Suara bel pintu mengalihkan rasa penasaran Vina atas cerita Ica.

"Nanti lanjutin lagi, ya, ceritanya. Ibu buka pintu dulu." Wanita yang dulu menikah di usia 20 tahun itu bergegas membuka pintu. Rupanya tetangga sebelah yang datang.

Dari ruang tengah masih terdengar suara Ica yang tengah bersenandung karena larut dalam pikirannya akan pria tampan yang mengontrak di sebelah rumahnya.

"Masuk, Riz!" pinta Vina dengan suara yang kencang, memberi kode pada anak gadisnya agar menghentikan senandungnya.

Ica yang mendengar suara lantang Ibunya pun menghentikan senandungnya, tetapi wajahnya masih penuh dengan senyum.

"Maaf ya, Vin, ganggu malam-malam gini," ucap si tamu yang suara baritonnya membuat Ica kembali mimisan.

"Itu suara cogan yang tadi," gumam Ica pelan, matanya kembali berbinar, begitu juga dengan darah yang kembali menetes di hidungnya. Susah payah Ica mencoba menghentikan mimisannya.

"Sendiri aja, Caca mana?" Sepertinya Vina sudah mengenal akrab tetangga barunya.

Ica berjalan mendekat ke arah bufet yang menjadi pembatas antara ruang tamu dan ruang tengah, untuk mengintip. Memastikan apakah pendengarannya sama dengan pikirannya, bahwa yang datang itu adalah tetangga barunya.

"Sudah tidur, sepertinya kecapean," jawab si pria yang garis wajahnya begitu tegas dengan alis tebal dan hidung mancung dihiasi kacamata minus. Pria yang merupakan sahabat lama Vina itu mendaratkan bokongnya di sofa setelah dipersilahkan duduk.

"Kamu sudah ke Pak RT, melapor jadi warga baru?"

"Belum, mungkin besok saja. Kamu, bisa antar aku ke Pak RT, kan?"

"Pliss, Ica aja yang anterin, Bu," guman Ica dalam hati dengan wajah mulai terlihat pucat karena darah yang keluar dari hidungnya semakin banyak.

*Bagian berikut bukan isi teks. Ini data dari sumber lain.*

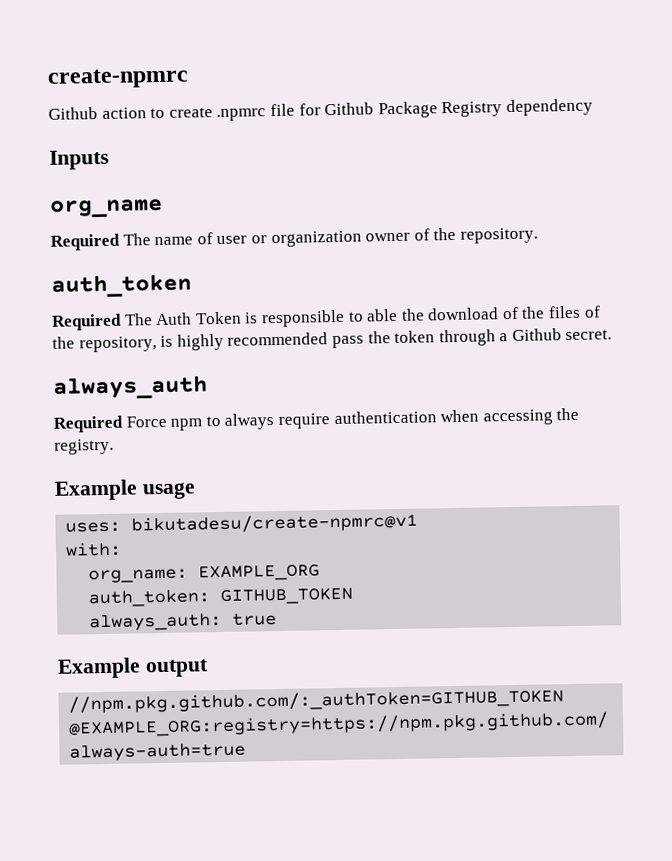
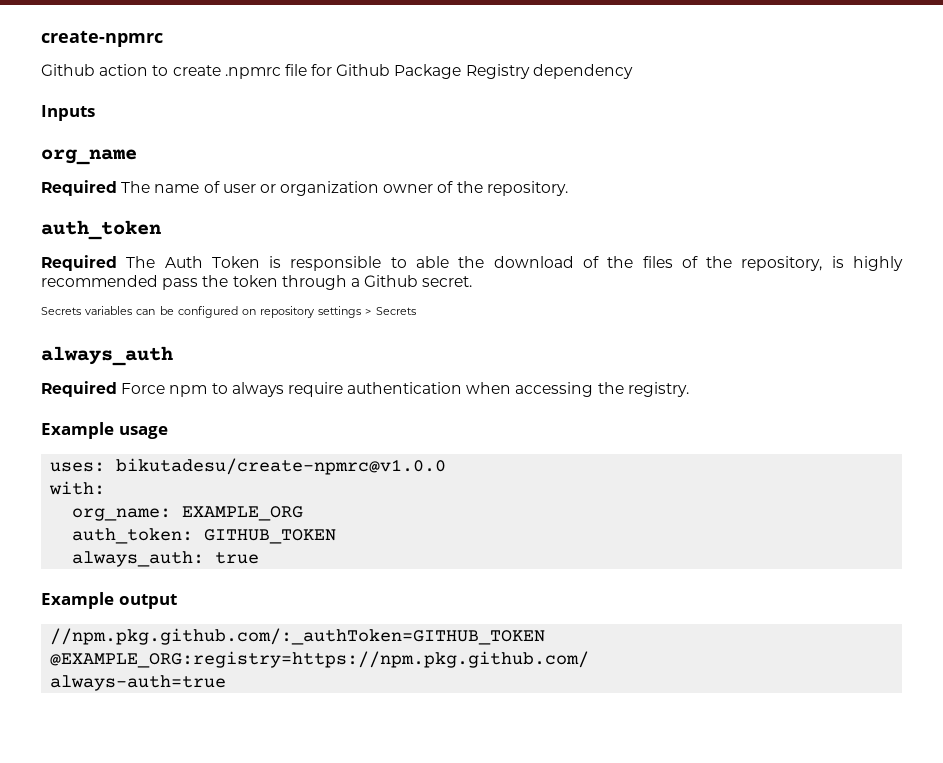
(613, 335) none -> [41,306,417,318] // Secrets variables can be configured on repository settings > Secrets
[131,512,419,535] bikutadesu/create-npmrc@v1 -> [116,458,447,475] bikutadesu/create-npmrc@v1.0.0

"Nanti kamu diantar sama anakku aja, ya. Soalnya, besok pagi aku ada keperluan. Ic ...."

Bruk!

Suara benda jatuh terdengar di ruang tamu tepat di saat Vina ingin memanggil Ica. Membuat kedua orang dewasa itu menoleh ke sumber suara.

"Astaghfirullah, Ica!" pekik Vina, kaget melihat tubuh Ica yang terjatuh dengan wajah penuh darah.